Australia’s water footprint study shows agricultural exports cost more than they’re worth

Victoria University research found the country loses about 35,000 gigalitres of freshwater a year in ‘virtual water’.
Monday 19 October 2020

Victoria University research on Australia’s ‘water footprint’ has found the country loses about 35,000 gigalitres of freshwater a year in ‘virtual water’ embedded in its agricultural exports.

That amount is roughly the equivalent of all Australia’s stored reservoir water.

Dr Muhammad Tariq, one of the report’s researchers, said measuring a country’s water with the relatively new concept of water footprints, is important for developing well-informed national policy.

It is especially vital in Australia, the world’s driest populated continent, and its volatile water resources.

The study published recently in Applied Sciences, calculates water footprints for several of Australia’s water-intensive agricultural exports, including cotton, rice, sugar cane, and wine grapes.

The study derived a water footprint for each product by examining rainfall data, geographic features of growing regions, trade data, and most significantly, the cost of the total water to process a product until export – including packaging and shipping.

It suggests Australia has one of the highest negative balances of virtual water in a hidden trade imbalance, because the water footprint for agricultural exports is 20 times greater than total agricultural imports.

The study found about 65% of Australia’s agricultural products are exported for a relatively low economic benefit, when the cost of the water to produce them is factored in.

Despite agricultural exports accounting for about 60% of Australia’s total water consumption, and covering 58% the country's land mass, agricultural products are not among Australia’s top five exports.

The analysis found sheep meat, which uses minimal or low water to export, had the most efficient water footprint, and water-dependent rice, the worst.  

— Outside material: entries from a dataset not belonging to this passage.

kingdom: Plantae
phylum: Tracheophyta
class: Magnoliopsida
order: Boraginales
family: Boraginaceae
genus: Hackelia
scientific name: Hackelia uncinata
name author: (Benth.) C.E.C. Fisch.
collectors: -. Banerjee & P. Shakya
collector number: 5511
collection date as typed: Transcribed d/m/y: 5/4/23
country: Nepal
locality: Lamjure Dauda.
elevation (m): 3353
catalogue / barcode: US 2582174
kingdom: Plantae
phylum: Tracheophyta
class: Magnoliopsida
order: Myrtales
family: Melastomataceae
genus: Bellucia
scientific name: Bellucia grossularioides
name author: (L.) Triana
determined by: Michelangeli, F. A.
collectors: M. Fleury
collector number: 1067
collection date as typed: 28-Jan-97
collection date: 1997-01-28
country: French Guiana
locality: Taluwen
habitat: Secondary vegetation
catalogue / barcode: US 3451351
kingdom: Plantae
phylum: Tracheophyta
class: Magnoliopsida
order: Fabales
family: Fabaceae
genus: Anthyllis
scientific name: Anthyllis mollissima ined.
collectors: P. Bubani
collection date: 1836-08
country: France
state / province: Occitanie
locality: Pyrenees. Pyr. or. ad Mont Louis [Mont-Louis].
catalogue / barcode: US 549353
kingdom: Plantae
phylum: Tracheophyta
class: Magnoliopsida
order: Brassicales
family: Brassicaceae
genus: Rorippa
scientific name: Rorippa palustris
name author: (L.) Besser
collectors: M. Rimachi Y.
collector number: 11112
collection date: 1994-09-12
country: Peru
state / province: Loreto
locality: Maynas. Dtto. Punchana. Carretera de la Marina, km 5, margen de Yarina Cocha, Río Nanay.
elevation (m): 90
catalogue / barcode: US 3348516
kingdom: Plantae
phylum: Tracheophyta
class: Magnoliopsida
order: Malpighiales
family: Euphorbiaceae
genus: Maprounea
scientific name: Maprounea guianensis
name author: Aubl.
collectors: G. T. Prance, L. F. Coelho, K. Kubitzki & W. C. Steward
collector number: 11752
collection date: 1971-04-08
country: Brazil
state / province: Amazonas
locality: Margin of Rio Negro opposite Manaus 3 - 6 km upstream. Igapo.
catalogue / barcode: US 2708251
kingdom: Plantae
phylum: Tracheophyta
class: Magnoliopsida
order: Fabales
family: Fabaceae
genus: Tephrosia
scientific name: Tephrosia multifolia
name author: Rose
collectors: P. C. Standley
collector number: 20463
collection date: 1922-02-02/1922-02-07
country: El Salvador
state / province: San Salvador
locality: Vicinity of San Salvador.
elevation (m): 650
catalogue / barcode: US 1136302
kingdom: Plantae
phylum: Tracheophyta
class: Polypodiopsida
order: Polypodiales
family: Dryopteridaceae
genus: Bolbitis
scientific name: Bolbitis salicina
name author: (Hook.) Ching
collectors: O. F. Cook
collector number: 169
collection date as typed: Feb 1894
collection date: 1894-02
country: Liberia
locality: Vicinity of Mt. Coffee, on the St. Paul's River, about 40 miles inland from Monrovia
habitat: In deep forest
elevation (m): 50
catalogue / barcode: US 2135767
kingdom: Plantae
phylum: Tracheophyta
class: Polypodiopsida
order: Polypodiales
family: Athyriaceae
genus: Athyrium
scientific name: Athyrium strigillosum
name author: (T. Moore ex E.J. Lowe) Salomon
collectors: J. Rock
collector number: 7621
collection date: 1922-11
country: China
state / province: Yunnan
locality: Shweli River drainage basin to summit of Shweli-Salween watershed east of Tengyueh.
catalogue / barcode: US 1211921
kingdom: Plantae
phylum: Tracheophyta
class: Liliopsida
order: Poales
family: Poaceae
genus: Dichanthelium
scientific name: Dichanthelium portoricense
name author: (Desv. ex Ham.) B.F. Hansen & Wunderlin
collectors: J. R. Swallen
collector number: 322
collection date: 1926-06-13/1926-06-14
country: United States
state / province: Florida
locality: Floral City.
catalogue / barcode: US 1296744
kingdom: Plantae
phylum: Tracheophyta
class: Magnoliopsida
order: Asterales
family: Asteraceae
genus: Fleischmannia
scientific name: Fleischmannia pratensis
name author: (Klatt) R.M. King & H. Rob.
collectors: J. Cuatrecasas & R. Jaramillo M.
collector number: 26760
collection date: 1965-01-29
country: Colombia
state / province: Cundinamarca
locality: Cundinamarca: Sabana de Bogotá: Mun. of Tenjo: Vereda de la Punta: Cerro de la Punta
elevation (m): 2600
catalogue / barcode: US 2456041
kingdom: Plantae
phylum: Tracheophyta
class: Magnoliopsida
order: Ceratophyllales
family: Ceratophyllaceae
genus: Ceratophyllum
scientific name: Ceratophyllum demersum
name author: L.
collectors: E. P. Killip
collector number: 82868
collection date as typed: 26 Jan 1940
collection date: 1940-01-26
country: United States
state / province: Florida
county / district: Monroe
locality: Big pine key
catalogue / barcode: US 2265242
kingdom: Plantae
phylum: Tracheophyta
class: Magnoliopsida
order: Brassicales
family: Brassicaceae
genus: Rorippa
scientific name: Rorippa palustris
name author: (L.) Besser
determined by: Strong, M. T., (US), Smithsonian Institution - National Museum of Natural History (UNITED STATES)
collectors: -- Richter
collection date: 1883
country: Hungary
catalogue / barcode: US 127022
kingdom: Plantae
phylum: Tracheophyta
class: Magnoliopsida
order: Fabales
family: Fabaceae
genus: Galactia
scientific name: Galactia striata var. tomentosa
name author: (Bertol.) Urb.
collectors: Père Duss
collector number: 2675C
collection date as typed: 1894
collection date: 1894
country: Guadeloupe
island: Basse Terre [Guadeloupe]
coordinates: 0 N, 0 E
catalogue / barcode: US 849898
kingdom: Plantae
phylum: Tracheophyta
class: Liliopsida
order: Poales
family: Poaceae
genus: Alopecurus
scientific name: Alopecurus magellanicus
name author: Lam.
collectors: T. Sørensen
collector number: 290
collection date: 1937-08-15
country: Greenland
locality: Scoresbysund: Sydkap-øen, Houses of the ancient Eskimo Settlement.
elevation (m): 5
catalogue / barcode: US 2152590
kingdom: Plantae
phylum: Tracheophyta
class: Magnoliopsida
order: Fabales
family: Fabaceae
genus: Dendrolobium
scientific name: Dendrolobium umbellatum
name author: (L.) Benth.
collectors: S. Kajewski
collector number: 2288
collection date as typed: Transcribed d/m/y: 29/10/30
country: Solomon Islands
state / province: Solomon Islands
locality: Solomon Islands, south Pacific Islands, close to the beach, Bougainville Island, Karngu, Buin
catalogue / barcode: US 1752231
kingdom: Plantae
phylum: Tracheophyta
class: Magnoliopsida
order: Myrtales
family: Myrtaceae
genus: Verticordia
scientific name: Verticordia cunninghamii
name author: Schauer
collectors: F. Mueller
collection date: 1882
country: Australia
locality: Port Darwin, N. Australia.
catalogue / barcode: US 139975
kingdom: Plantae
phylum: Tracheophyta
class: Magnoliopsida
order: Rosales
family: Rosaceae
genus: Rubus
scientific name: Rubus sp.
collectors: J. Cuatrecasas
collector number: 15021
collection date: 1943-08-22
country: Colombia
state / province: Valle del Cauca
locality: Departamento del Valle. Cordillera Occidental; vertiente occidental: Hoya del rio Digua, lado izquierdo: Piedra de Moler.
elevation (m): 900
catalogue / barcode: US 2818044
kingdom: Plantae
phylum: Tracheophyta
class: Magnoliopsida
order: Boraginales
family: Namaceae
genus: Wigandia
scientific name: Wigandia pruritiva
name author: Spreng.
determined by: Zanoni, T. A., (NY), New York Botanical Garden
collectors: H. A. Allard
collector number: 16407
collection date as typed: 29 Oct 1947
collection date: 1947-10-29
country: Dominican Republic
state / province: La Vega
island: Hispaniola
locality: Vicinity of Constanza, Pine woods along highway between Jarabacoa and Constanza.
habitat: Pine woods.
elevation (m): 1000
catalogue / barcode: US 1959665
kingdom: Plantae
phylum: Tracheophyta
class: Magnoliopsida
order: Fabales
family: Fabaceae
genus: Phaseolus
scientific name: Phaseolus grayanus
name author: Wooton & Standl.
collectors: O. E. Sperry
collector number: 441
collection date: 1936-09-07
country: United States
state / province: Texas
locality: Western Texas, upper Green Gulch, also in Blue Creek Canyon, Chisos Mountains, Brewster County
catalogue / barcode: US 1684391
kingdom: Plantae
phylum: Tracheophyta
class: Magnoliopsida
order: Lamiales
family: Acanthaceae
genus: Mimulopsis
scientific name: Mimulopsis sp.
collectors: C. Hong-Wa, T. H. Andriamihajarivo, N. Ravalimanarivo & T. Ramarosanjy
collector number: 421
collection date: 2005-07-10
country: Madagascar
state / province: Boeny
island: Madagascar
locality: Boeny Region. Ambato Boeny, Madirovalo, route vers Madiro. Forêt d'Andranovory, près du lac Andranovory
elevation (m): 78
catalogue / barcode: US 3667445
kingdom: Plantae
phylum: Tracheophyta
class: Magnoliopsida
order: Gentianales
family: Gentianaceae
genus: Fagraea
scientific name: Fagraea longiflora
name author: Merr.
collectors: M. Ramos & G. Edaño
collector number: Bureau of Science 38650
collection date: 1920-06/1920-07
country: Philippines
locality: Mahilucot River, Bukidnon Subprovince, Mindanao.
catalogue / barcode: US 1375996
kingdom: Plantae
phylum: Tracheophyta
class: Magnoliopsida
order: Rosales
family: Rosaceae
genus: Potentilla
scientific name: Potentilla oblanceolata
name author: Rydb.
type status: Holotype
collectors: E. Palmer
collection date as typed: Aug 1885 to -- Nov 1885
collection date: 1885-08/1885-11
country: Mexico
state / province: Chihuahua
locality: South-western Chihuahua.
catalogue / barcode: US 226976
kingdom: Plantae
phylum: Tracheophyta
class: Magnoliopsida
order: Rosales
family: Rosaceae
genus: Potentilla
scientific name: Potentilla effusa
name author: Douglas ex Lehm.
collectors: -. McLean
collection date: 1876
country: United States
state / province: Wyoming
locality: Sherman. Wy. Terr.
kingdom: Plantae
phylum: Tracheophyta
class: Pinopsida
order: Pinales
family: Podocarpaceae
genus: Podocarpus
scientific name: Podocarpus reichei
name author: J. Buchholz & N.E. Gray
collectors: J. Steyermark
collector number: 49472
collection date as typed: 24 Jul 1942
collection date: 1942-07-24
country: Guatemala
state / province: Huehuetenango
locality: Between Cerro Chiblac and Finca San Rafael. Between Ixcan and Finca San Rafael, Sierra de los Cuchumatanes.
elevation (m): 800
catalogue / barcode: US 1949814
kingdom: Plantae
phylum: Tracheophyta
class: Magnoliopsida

The study also showed the export of wine-production grapes yielded the highest economic value due to its relatively high selling price and low water consumption. It suggested wine grapes could be produced in regions not yet producing the crop, in particular, the Northern Territory.

“The study clearly indicates a need for strategic consideration of Australia’s water value in exports, and an analysis of the highest-efficiency crops in the right regions,” he said.

It also recommends a vulnerability analysis of Australia’s water security and its virtual water trade to account for the indirect exports of huge volumes of freshwater every year from agricultural exports.

Further information

The study, 'Identification of Major Inefficient Water Consumption Areas Considering Water Consumption, Efficiencies, and Footprints in Australia', was published in Applied Sciences, a Q1 journal as ranked by Scimago.

Dr Muhammad Tariq is an Adjunct Associate Professor in Victoria University’s College of Sport, Health and Engineering.

The report was co-authored by Dr Nitin Muttil and two of Dr Tariq’s final-year Bachelor of Civil Engineering students, Riley Damnics and Zohreh Rajabi.